Ich habe am 18.04. die AB bekommen und warte setdem auf meine Pflanzen !

LG   Michael


----------



## katja (15. Mai 2007)

*AW: Unterwasserpflanzen*

hallo michael!
meine ab von nymphaion war vom 9.4. und ich habe sie letzte woche donnerstag endlich erhalten!
also dürfte es bei dir auch in kürze soweit sein denk ich!


----------



## inge50 (15. Mai 2007)

*AW: Unterwasserpflanzen*

Hallo,

meine Bestellung von Anf. April ist letzten Freitag angekommen.

Viele Grüße
Inge


----------



## michaK (15. Mai 2007)

*AW: Unterwasserpflanzen*

Hallo,
na dann bin ich , wie man so schön sagt, in freudiger Erwartung !
Danke und Gruß,

Michael


----------



## Lucy (16. Mai 2007)

*AW: Unterwasserpflanzen*

Hallo,
wie lange dauert es denn für gewöhnlich, daß man eine Bestellbestätigung oder so etwas bekommt? Ich habe letzte Woche eine kleine Bestellung aufgegeben, weiß aber nicht, ob´s geklappt hat, weil ich keine Bestätigung bekommen habe.


----------



## Eugen (16. Mai 2007)

*AW: Unterwasserpflanzen*

Hi,
also ich hab am 28.4. bei Werner bestellt und am 10.5. kam die Lieferung.
Die Auftragsbestätigung erhielt ich am 29.4. per mail.

Gruß, Eugen


----------



## inge50 (16. Mai 2007)

*AW: Unterwasserpflanzen*

Hallo Lucy,

ich hab für meine Bestellung im April auch keine extra Bestätigung bekommen.

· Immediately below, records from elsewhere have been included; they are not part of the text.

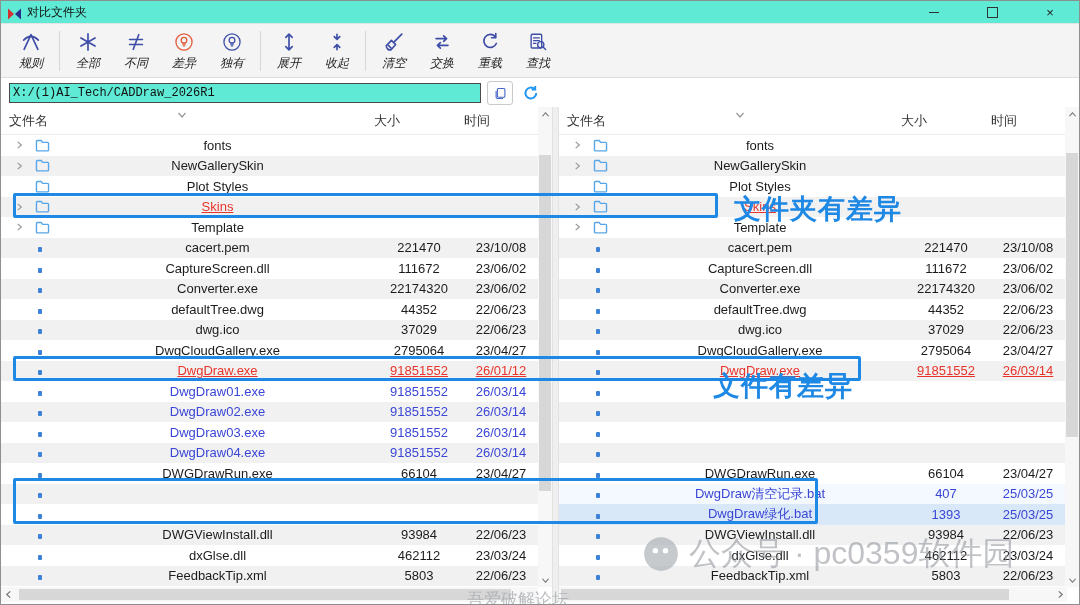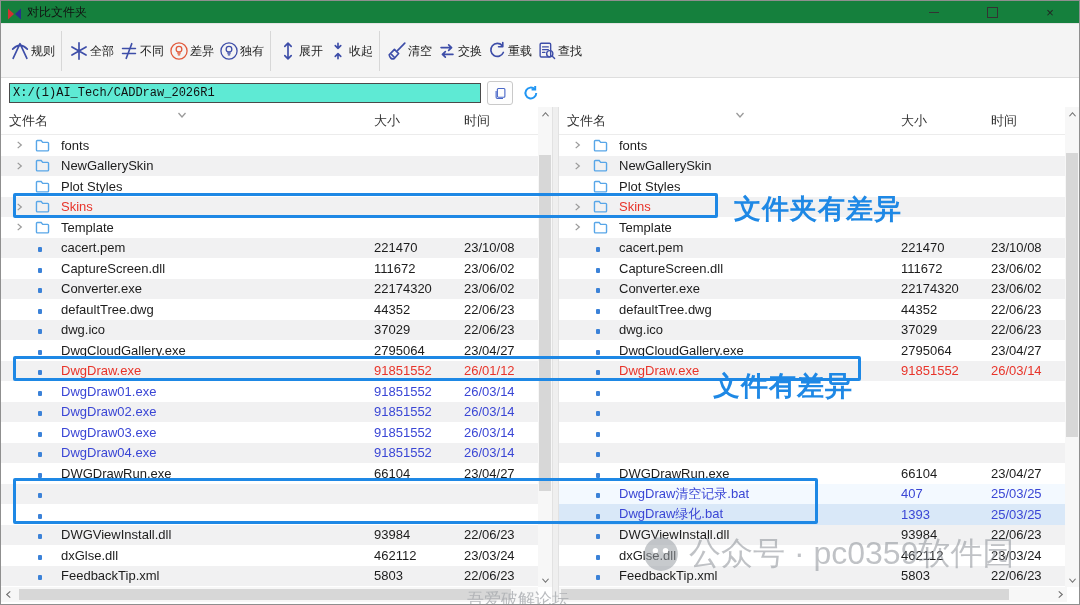--- a/index.html
+++ b/index.html
@@ -6,7 +6,7 @@
   .app{position:relative;width:1078px;height:603px;background:#fff;border:1px solid #8f8f8f;overflow:hidden;}
 
   
-  .titlebar{height:22px;display:flex;align-items:center;background:#15803d;}
+  .titlebar{height:22px;display:flex;align-items:center;background:#5eead4;}
   .app-logo{width:15px;height:12px;margin:0 5px 0 6px;display:inline-block;}
   .title-text{font-size:12px;color:#111;}
   .win-controls{margin-left:auto;display:flex;align-items:center;height:100%;}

Nur beim Bestellen die automatische Bestätigung.
Darum wußte ich auch nicht mehr genau, an welchem Tag ich bestellt hatte.

Viele Grüße
Inge


----------



## Lucy (16. Mai 2007)

*AW: Unterwasserpflanzen*

Hallo,
also ich habe da per Email mal angefragt und meine Bestellung ist wohl nicht angekommen. Da hab ich sicher was falsch gemacht. Ich probier dann einfach nochmal. Find ich positiv, daß ich so schnell eine Antwort bekommen habe.


----------